A contratação eletrônica por meio de “selfie” e geolocalização é válida e eficaz para fins de constituição de relação jurídica obrigacional, desde que observados os requisitos do art. 104 do Código Civil: agente capaz, objeto lícito e forma não defesa em lei, conforme jurisprudência consolidada dos Tribunais Pátrios.
O banco comprovou a regularidade da contratação, anexando ao processo o contrato digital, dossiê de contratação com “selfie”, geolocalização, data e hora do ato, e comprovante de transferência do valor pactuado para a conta da parte autora, documentos estes não impugnados pela parte contrária.
A simples negativa de intenção de contratar, sem apresentar provas da alegada irregularidade, não desconstitui a validade do negócio jurídico. Nos termos do art. 373, I, do CPC, cabia à parte autora comprovar os fatos constitutivos do seu direito, ônus do qual não se desincumbiu.
A ausência de indícios de fraude ou de provas de que a parte autora seja analfabeta confirma a legitimidade da contratação, não havendo ilícito na conduta do banco ao descontar as parcelas do empréstimo.
Diante da comprovação da contratação e da disponibilização do valor, não há fundamento para a devolução em dobro dos valores ou para a indenização por danos morais, restando improcedentes os pedidos iniciais.
Recurso de Apelação do banco provido.
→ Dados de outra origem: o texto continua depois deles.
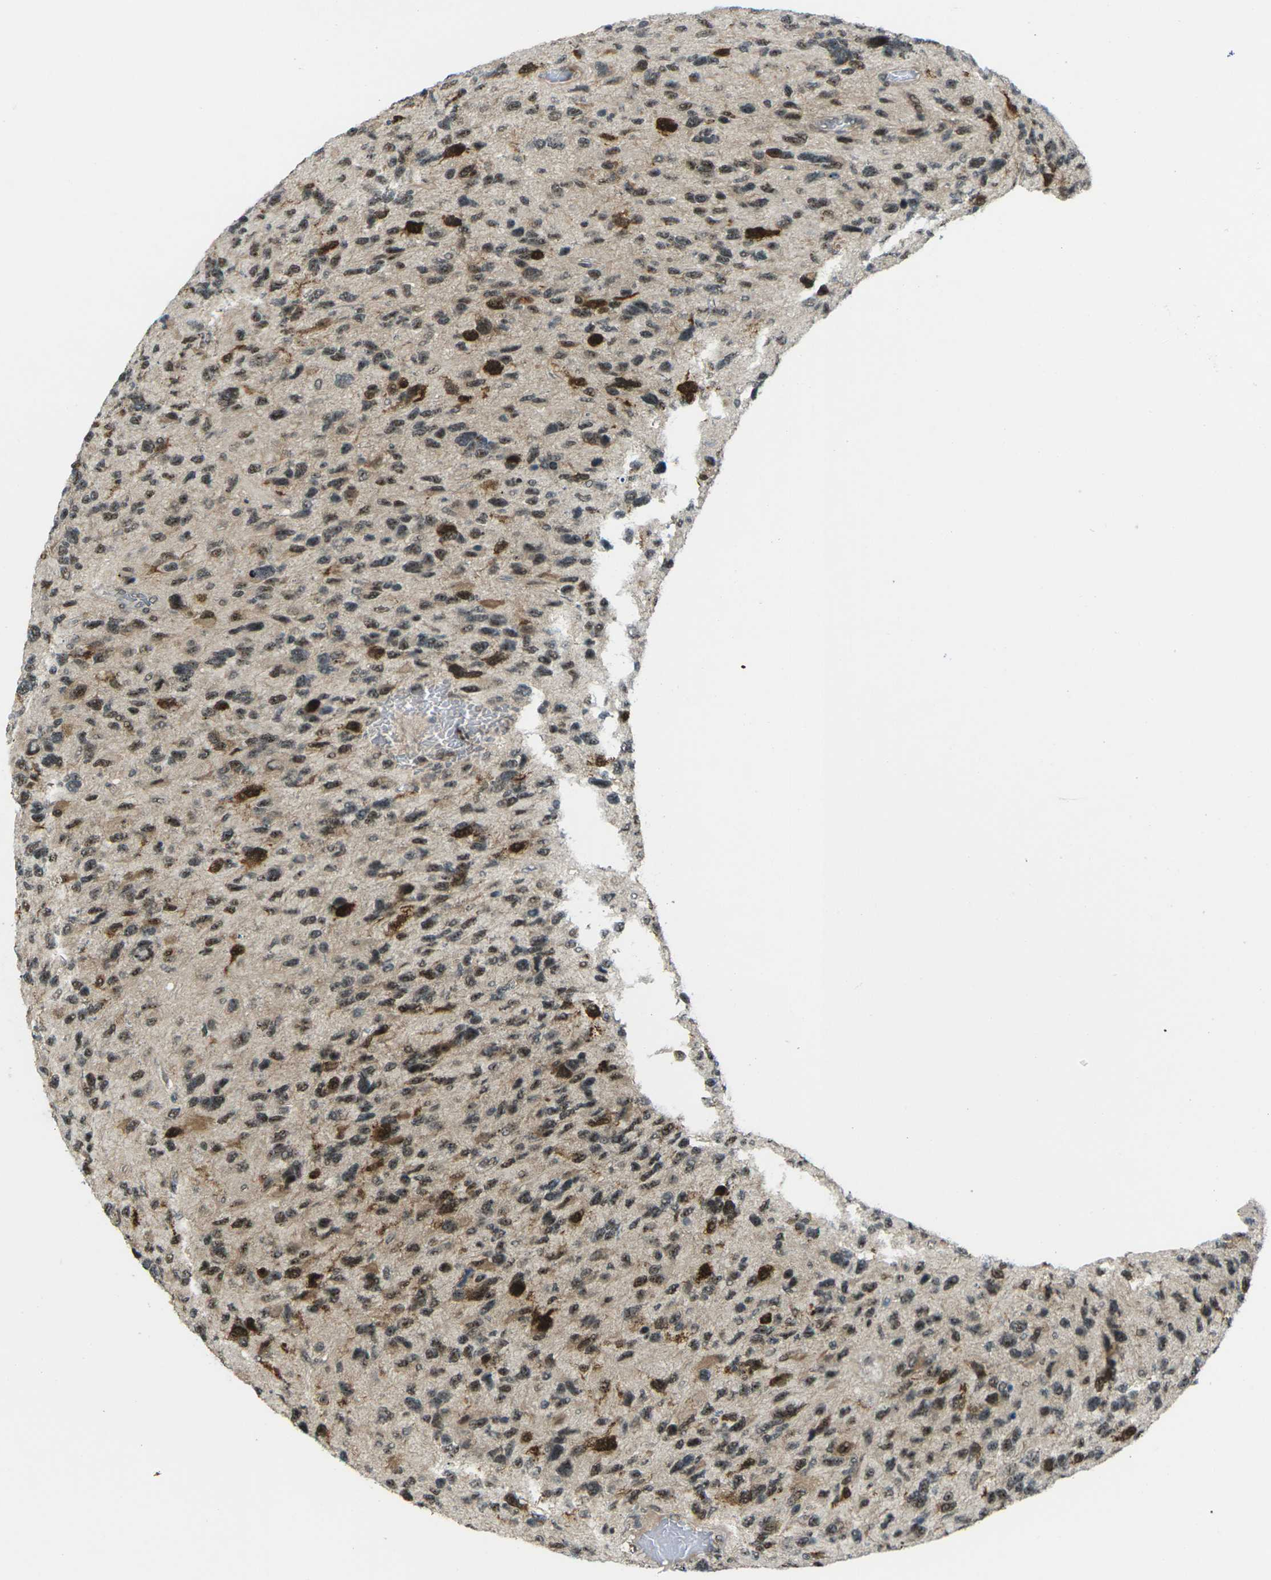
{"staining": {"intensity": "moderate", "quantity": ">75%", "location": "cytoplasmic/membranous,nuclear"}, "tissue": "glioma", "cell_type": "Tumor cells", "image_type": "cancer", "snomed": [{"axis": "morphology", "description": "Glioma, malignant, High grade"}, {"axis": "topography", "description": "Brain"}], "caption": "Immunohistochemistry (IHC) image of glioma stained for a protein (brown), which demonstrates medium levels of moderate cytoplasmic/membranous and nuclear expression in about >75% of tumor cells.", "gene": "UBE2S", "patient": {"sex": "female", "age": 58}}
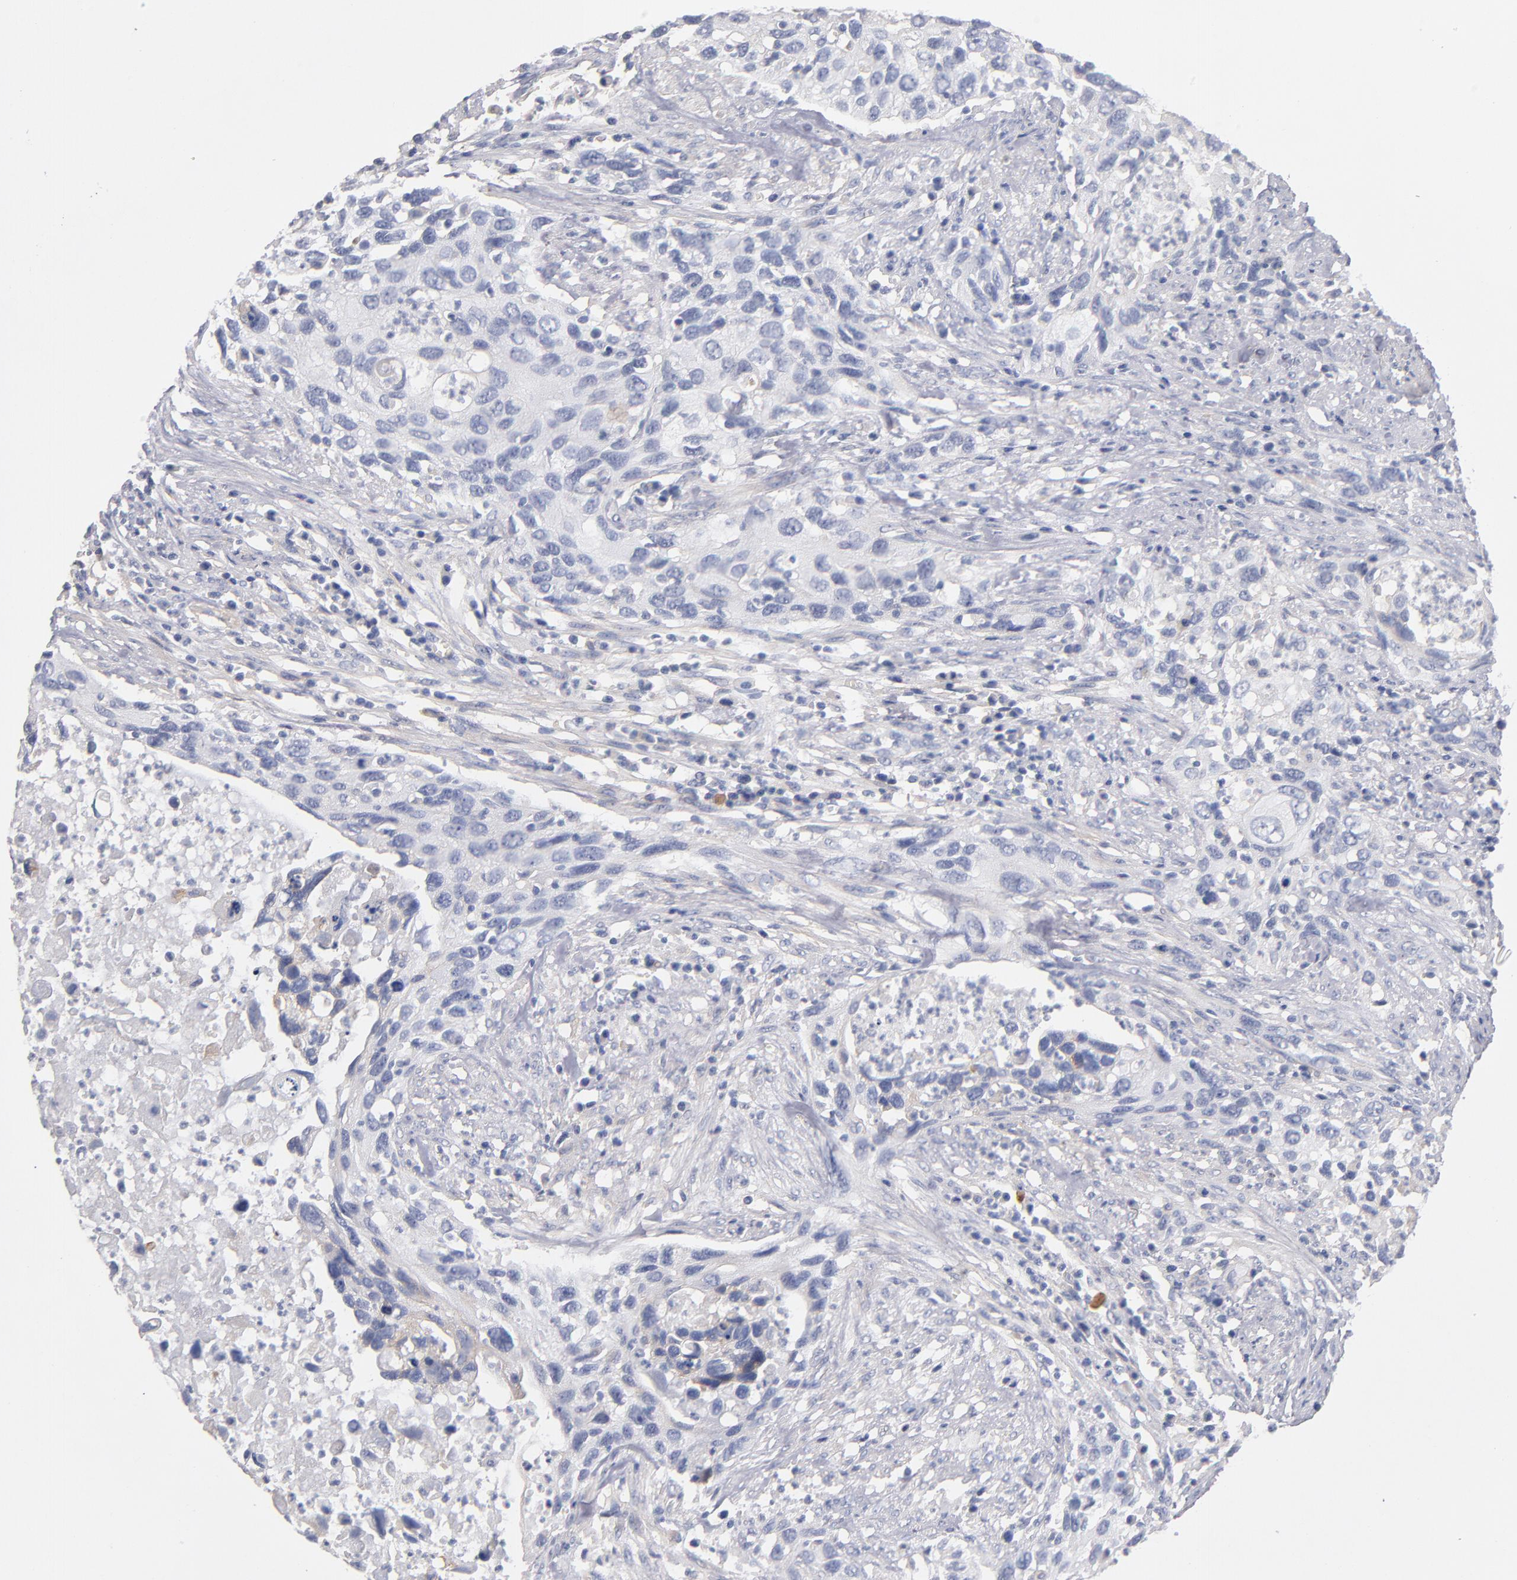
{"staining": {"intensity": "negative", "quantity": "none", "location": "none"}, "tissue": "urothelial cancer", "cell_type": "Tumor cells", "image_type": "cancer", "snomed": [{"axis": "morphology", "description": "Urothelial carcinoma, High grade"}, {"axis": "topography", "description": "Urinary bladder"}], "caption": "IHC image of neoplastic tissue: human urothelial cancer stained with DAB reveals no significant protein positivity in tumor cells.", "gene": "PLSCR4", "patient": {"sex": "male", "age": 71}}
Recurso Adesivo da parte autora improvido.
Tese de julgamento:
A contratação eletrônica mediante “selfie” e geolocalização, acompanhada de comprovante de transferência bancária, é válida e eficaz para fins de constituição de relação jurídica obrigacional, desde que observados os requisitos do art. 104 do Código Civil.
Cabe à parte autora o ônus de comprovar os fatos constitutivos de seu direito quando alega inexistência de relação jurídica, nos termos do art. 373, I, do CPC.
Comprovada a regularidade da contratação e a disponibilização do valor pactuado, não há fundamento para a declaração de nulidade do contrato, nem para a devolução em dobro dos valores ou indenização por danos morais.
Dispositivos relevantes citados: Código Civil, art. 104; Código de Processo Civil, art. 373, I e II.
Jurisprudência relevante citada: TJ-SP, AC nº 10052542320228260597, Rel. Francisco Giaquinto, j. 02/06/2023; TJ-PR, AC nº 00057004320208160160, Rel. Luiz Fernando Tomasi Keppen, j. 01/08/2022; TJ-MG, AC nº 10109170012941002, Rel. Aparecida Grossi, j. 05/09/2019.
RELATÓRIO
RELATÓRIO
O DESEMBARGADOR HAROLDO REHEM (Relator):
Cuidam-se de APELAÇÕES CÍVEIS interpostas pelo BANCO PAN S/A, e por MANOEL PEDRO SILVA , visando, ambos, reformar a sentença exarada na “AÇÃO DE ANULATÓRIA DE NEGÓCIO JURÍDICO C/C REPETIÇÃO DE INDÉBITO E PEDIDO DE INDENIZAÇÃO POR DANOS MORAIS” (Processo nº 0826611-44.2023.8.18.0140 – 9ª Vara Cível da Comarca de Teresina - PI).
Ingressou a parte autora com a ação, alegando, em síntese, que é aposentada e que vem sofrendo descontos em seu benefício previdenciário, referente a empréstimo, o qual afirma não haver contratado.
Requereu a inexistência/nulidade do contrato, o pagamento de indenização por danos morais e o pagamento em dobro das parcelas que já foram descontadas de seu benefício, a título de repetição do indébito.
Na contestação (ID. 18792117), o Banco demandado sustenta que não praticou conduta antijurídica, a não comprovação do dano moral alegado, é impossível a repetição do indébito em dobro, eis que não houve má-fé nos descontos realizados, e, é inviável a inversão do ônus da prova. Por último, requer a improcedência da ação. Juntou o contrato em questão, bem como juntou comprovante de depósito do valor objeto do suposto ajuste contratual.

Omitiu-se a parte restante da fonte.